When the lecture was over and the plane began to taxi toward their runway, Clark applied his attention to Bruce. "Scoff all you want, it's about all we've got going for us in this thing."

Bruce raised his eyebrows. "Clark. Planes are incredibly safe."

Clark's eyes livened. "Do you know how many of these things I've had to catch like pop-flies as they hurtle towards--"

Bruce interrupted him by bursting into a giggle fit. Clark coughed out a laugh, rubbed his face. He flexed his legs and took in a deep breath, let it back out again. "Okay. Sorry. I'm a bit edgy."

"You're joking." Clark gave him a flat look. "It's okay, me too. Nobody likes being herded in here like cattle. I haven't been on a commercial plane in years, and not by accident."

"You just don't like being crowded by all the riff-raff."

"Keep it down, the riff-raff will hear you."

"I'm part of the riff-raff now, you know." Clark said. His defensive posture was back. Bruce gave up. He reapplied his attention to the Michigan report as the plane picked up speed.

The back wheels had just cleared the ground when Bruce next looked up. Clark's eyes were closed, and his head was tilted back. He might have been confused for someone calmly asleep or resting his eyes, but his face was white as a sheet and there was tension in his brow and his mouth. The deep, effortful rise and fall of his chest was very pointed, and Bruce looked down to see Clark's hands clasping the armrest, white-knuckled. Bruce folded his report shut and slid it into the pocket of the seat in front of him. He sat back and curled his hand to gently run the backs of his fingers over the back of Clark's white-knuckled hand. Clark opened his eyes, looking weary and like he was fighting a wince.

"Can I hold your hand?" Bruce asked him quietly. Clark took a moment to understand him, then nodded almost imperceptibly, and his hand fumbled free of the armrest and clumsily clasped onto Bruce's, as if without one of the two Clark might drop right out of the air himself. Bruce wasn't a big fan of public displays of affection, but that was mostly because he found them not to be pragmatic. This absolutely had a purpose. He brought Clark's hand carefully to his mouth and pressed his lips there, then let the clasped hands return to rest on the armrest. Clark looked at him with gratitude and heaved out another deep breath.

"Are your ears pressurizing?" Bruce asked. He didn't want Clark to freak out about any of the small but noticeable physical manifestations of flight-- he wanted to get there ahead of him, and calmly, so that Clark knew everything was progressing as planned.

"Um," Clark frowned a little, his eyes squinting as if trying to see something far away over the heads of the passengers in front of them. "I--" Clark's voice stopped in small congested sound. He frowned openly now, and brought the wrist of his other arm up to press beneath his nose, though Bruce could see how rigid his body was, how much it wanted to keep clasping onto the seat. Clark cleared his throat and dropped his arm back. "Uh, yeah, a bit."

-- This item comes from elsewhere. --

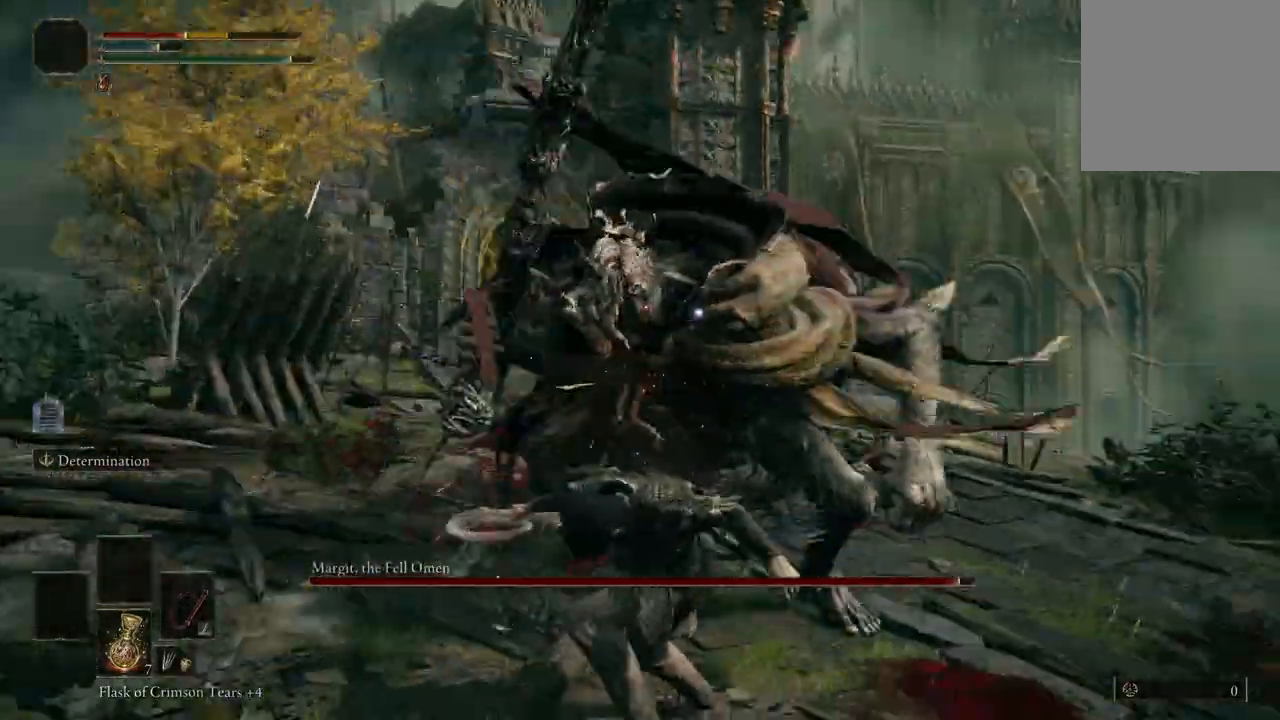
{"buttons": [], "left_stick": "center", "right_stick": "center", "events": []}
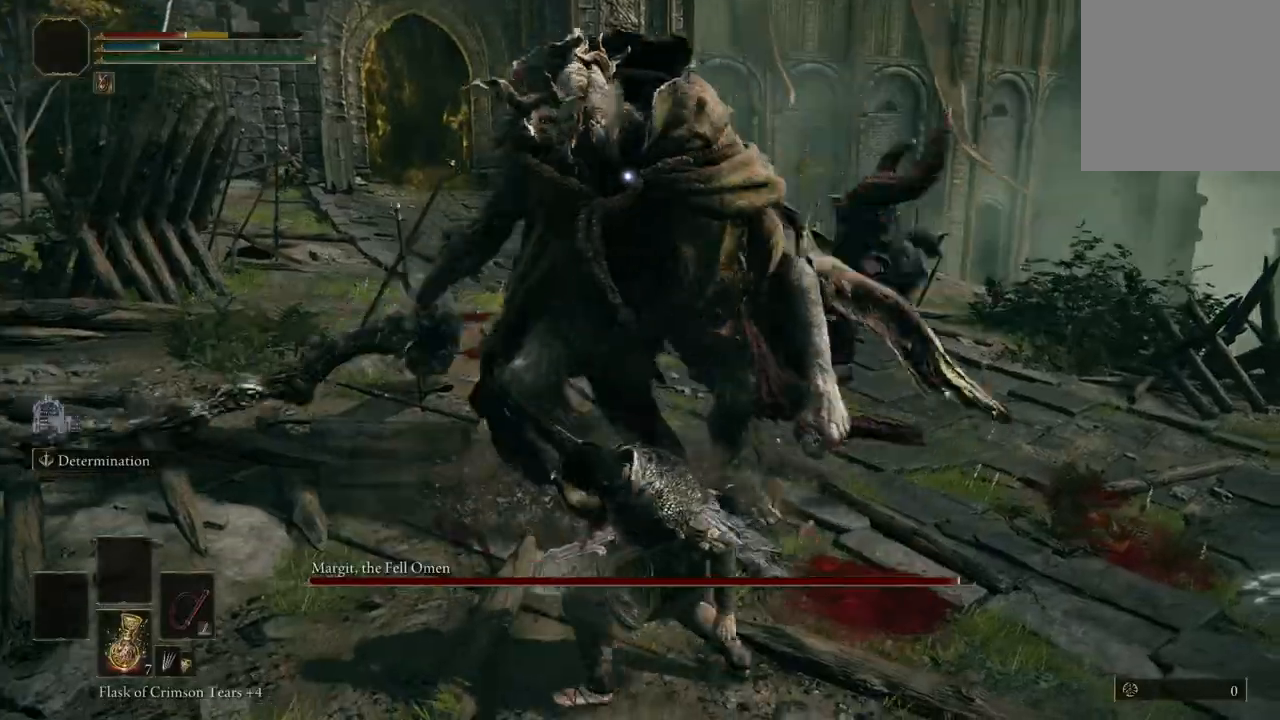
{"buttons": [], "left_stick": "center", "right_stick": "center", "events": [[167, "R2", "down"], [333, "R2", "up"]]}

Now his voice sounded congested, deep. Bruce frowned. "Your sinuses bothering you too?"

Clark nodded a little, sniffling in his low, long manner that simply meant he didn't have the ingrained muscle memory for "sniffle." He had to do all that stuff consciously, and it looked adorably like problem-solving on his face. He blushed as he felt Bruce's eyes on him, assessing.

"You sure you don't want my handkerchief?"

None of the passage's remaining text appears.